- _INSTRUCTIONS TO FOLLOW_
Only the lines below from the one containing "không thu tiền, chuyên gia lo" through the one containing "लाख ९७ हजार ५६ मा खरिदबिक्री भयो ।" belong in the answer, set down exactly, with the pictures left out.

- _ENTRIES PROVIDED_
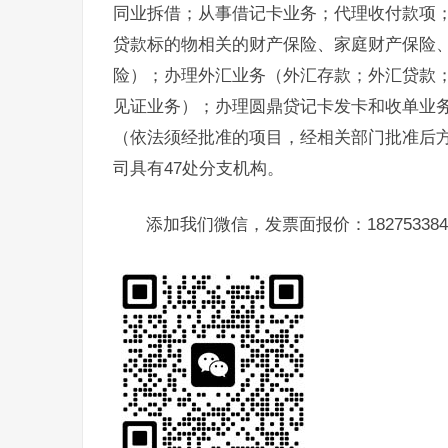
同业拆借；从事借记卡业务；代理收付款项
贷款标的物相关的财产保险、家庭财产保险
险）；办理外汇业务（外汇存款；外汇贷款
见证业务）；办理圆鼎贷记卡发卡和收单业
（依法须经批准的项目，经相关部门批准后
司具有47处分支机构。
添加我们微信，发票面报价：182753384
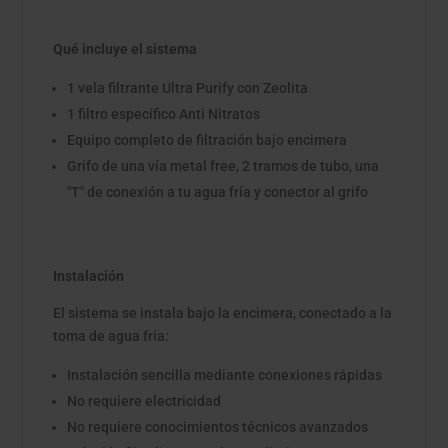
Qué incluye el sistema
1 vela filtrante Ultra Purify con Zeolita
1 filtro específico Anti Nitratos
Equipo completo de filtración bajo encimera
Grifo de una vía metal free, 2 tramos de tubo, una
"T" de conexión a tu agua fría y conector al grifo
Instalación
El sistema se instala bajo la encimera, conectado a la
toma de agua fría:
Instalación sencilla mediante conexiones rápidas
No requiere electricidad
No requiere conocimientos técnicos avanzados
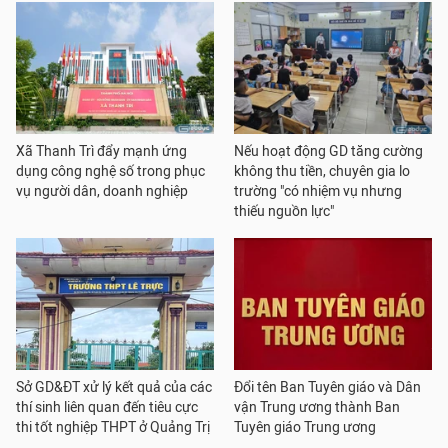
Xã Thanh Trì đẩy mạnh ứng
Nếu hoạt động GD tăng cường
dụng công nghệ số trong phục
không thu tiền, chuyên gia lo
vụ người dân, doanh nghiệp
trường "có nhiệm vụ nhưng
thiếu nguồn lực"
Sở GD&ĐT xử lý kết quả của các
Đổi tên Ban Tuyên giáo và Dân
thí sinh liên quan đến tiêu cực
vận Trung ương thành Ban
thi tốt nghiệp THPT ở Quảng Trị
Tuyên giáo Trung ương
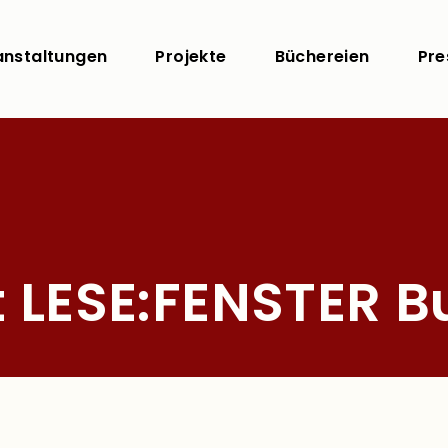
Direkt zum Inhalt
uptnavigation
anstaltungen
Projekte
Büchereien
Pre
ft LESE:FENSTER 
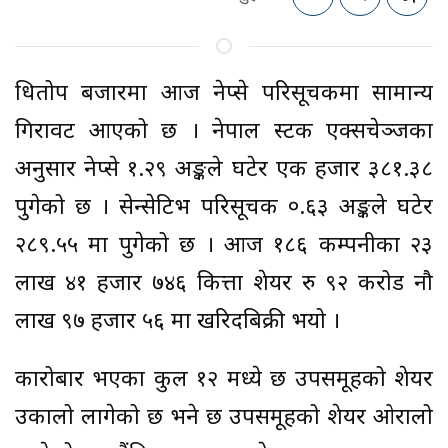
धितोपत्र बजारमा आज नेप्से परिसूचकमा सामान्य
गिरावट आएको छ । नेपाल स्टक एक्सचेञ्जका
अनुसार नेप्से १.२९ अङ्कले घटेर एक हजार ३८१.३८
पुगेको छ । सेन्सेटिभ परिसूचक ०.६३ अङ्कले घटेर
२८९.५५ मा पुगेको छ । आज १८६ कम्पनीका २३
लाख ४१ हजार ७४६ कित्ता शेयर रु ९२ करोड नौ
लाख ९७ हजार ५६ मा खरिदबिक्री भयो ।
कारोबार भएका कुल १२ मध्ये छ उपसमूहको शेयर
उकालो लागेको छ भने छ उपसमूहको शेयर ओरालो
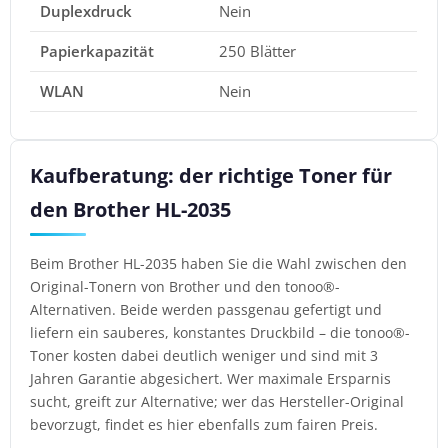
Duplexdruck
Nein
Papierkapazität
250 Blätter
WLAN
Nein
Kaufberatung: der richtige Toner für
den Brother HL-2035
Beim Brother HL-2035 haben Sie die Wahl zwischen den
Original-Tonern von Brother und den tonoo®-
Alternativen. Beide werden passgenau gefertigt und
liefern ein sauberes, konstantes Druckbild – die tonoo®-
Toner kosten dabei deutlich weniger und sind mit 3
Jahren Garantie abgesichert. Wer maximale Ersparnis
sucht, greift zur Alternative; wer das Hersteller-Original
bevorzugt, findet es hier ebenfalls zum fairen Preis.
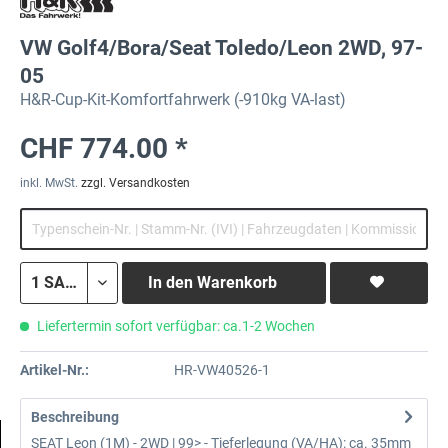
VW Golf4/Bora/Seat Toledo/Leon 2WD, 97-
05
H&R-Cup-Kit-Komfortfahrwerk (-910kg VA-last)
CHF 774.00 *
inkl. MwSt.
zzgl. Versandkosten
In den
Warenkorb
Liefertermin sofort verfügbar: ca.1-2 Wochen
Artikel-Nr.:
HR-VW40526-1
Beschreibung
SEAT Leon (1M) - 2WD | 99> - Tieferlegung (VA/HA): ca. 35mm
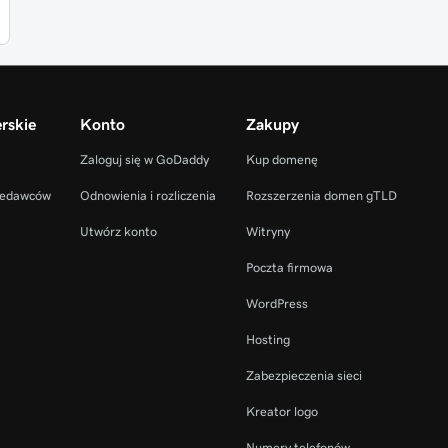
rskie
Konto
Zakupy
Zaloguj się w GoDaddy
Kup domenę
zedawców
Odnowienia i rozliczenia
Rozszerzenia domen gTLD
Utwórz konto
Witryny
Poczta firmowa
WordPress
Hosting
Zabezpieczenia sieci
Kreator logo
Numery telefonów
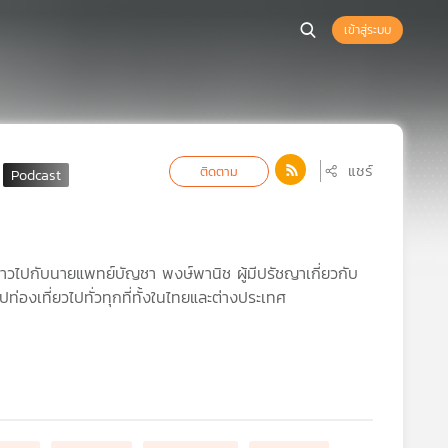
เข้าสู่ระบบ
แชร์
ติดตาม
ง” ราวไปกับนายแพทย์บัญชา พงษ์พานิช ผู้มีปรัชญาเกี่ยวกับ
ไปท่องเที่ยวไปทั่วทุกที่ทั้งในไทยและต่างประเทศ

- _FINISHED TASK_
không thu tiền, chuyên gia lo
vụ người dân, doanh nghiệp
trường "có nhiệm vụ nhưng
thiếu nguồn lực"
Sở GD&ĐT xử lý kết quả của các
Đổi tên Ban Tuyên giáo và Dân
thí sinh liên quan đến tiêu cực
vận Trung ương thành Ban
thi tốt nghiệp THPT ở Quảng Trị
Tuyên giáo Trung ương
Direkt zum Inhalt
uptnavigation
anstaltungen
Projekte
Büchereien
Pre
ft LESE:FENSTER 
धितोपत्र बजारमा आज नेप्से परिसूचकमा सामान्य
गिरावट आएको छ । नेपाल स्टक एक्सचेञ्जका
अनुसार नेप्से १.२९ अङ्कले घटेर एक हजार ३८१.३८
पुगेको छ । सेन्सेटिभ परिसूचक ०.६३ अङ्कले घटेर
२८९.५५ मा पुगेको छ । आज १८६ कम्पनीका २३
लाख ४१ हजार ७४६ कित्ता शेयर रु ९२ करोड नौ
लाख ९७ हजार ५६ मा खरिदबिक्री भयो ।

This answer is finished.